Following the study tour, an Orientation Workshop was held to allow members of the study tours to present reports on the lessons learned from other national machineries, and explained the rationale for a similar machinery for Lao PDR, highlighting the different structure and functions of the LWU and the proposed NCAW Lao PDR. During this workshop the LWU presented their now approved Five Year Plan (1998-2002), as well as the outcomes of the earlier Gender Mainstreaming workshop. The Orientation Workshop developed the recognition that, since the LWU is a mass organization funded by the government yet not part of it, Lao needed a specific national machinery with a mandate to promote gender mainstreaming within government.

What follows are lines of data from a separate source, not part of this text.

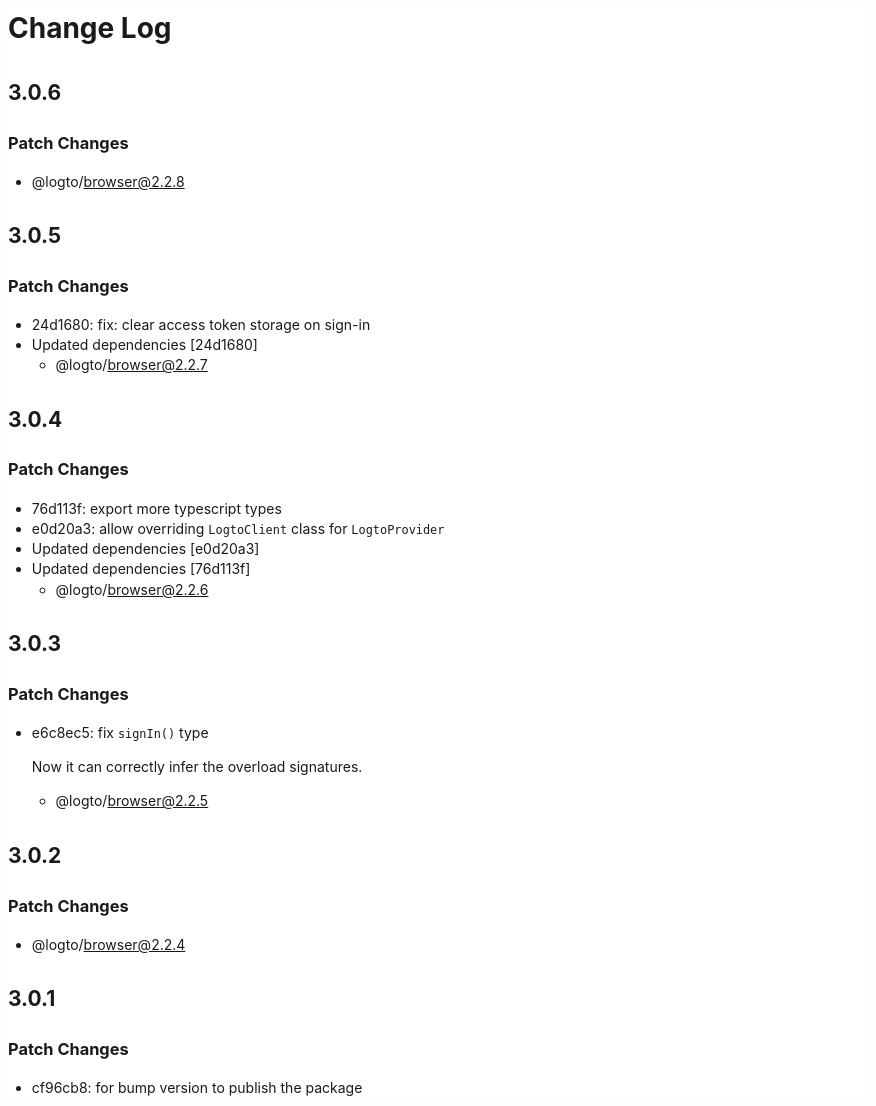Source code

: # Change Log

## 3.0.6

### Patch Changes

- @logto/browser@2.2.8

## 3.0.5

### Patch Changes

- 24d1680: fix: clear access token storage on sign-in
- Updated dependencies [24d1680]
  - @logto/browser@2.2.7

## 3.0.4

### Patch Changes

- 76d113f: export more typescript types
- e0d20a3: allow overriding `LogtoClient` class for `LogtoProvider`
- Updated dependencies [e0d20a3]
- Updated dependencies [76d113f]
  - @logto/browser@2.2.6

## 3.0.3

### Patch Changes

- e6c8ec5: fix `signIn()` type

  Now it can correctly infer the overload signatures.

  - @logto/browser@2.2.5

## 3.0.2

### Patch Changes

- @logto/browser@2.2.4

## 3.0.1

### Patch Changes

- cf96cb8: for bump version to publish the package
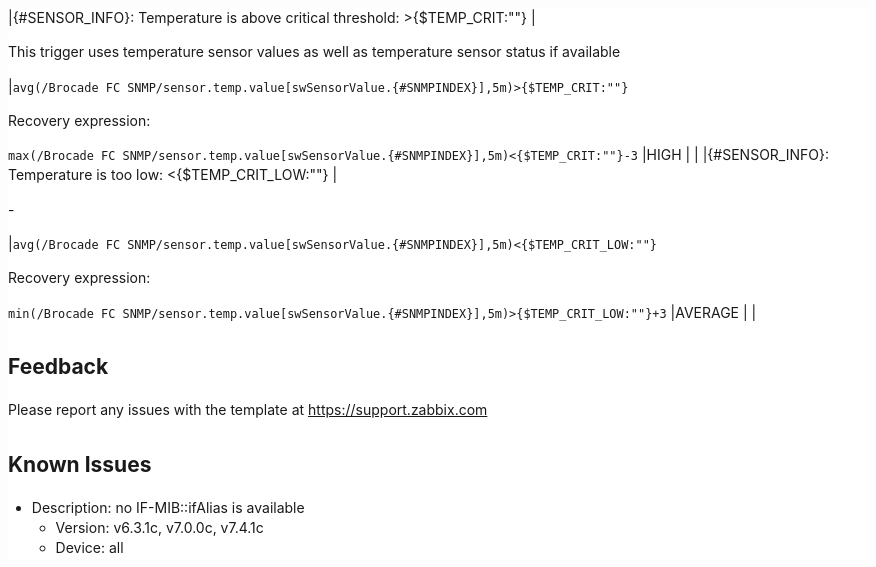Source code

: |{#SENSOR_INFO}: Temperature is above critical threshold: >{$TEMP_CRIT:""} |<p>This trigger uses temperature sensor values as well as temperature sensor status if available</p> |`avg(/Brocade FC SNMP/sensor.temp.value[swSensorValue.{#SNMPINDEX}],5m)>{$TEMP_CRIT:""}`<p>Recovery expression:</p>`max(/Brocade FC SNMP/sensor.temp.value[swSensorValue.{#SNMPINDEX}],5m)<{$TEMP_CRIT:""}-3` |HIGH | |
|{#SENSOR_INFO}: Temperature is too low: <{$TEMP_CRIT_LOW:""} |<p>-</p> |`avg(/Brocade FC SNMP/sensor.temp.value[swSensorValue.{#SNMPINDEX}],5m)<{$TEMP_CRIT_LOW:""}`<p>Recovery expression:</p>`min(/Brocade FC SNMP/sensor.temp.value[swSensorValue.{#SNMPINDEX}],5m)>{$TEMP_CRIT_LOW:""}+3` |AVERAGE | |

## Feedback

Please report any issues with the template at https://support.zabbix.com

## Known Issues

- Description: no IF-MIB::ifAlias is available
  - Version: v6.3.1c, v7.0.0c,  v7.4.1c
  - Device: all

The value of the participation of senior men from the various mainstream agencies in the study tour was evident during the workshop. For example, one senior official (a man) suggested that there was no need for the new national machinery because its functions overlapped those of the LWU. Since it was for the advancement of women, the LWU was the appropriate body. Immediately, another senior official (also a man, who had joined the Philippines study tour) from Foreign Affairs leapt to his feet. His response provided a clear explanation of: first, gender mainstreaming as the responsibility of the government; second, why the LWU as a mass organization could not lead mainstreaming in government; and third, the benefits of mainstreaming for both women and men, as well as the government by improving the effectiveness of policies and programmes.

At its close, the workshop recommended the establishment of the National Commission for the Advancement of Women in Lao PDR. This would be an official women’s machinery headed by the Prime Minister and located within the Prime Minister’s office. An Executive Committee was established to design and obtain official endorsement for the new body which will become the focal point for gender mainstreaming in government, and also monitor implementation of CEDAW, the Beijing Platform for Action, and other government commitments on equal rights between men and women.

This outcome was a milestone in the work undertaken by UNIFEM in supporting the capacity building of the Lao Women’s Union. The National Commission was formally established in January 2003 upon approval by the Prime Minister. The Commission will begin activities once final membership has been determined.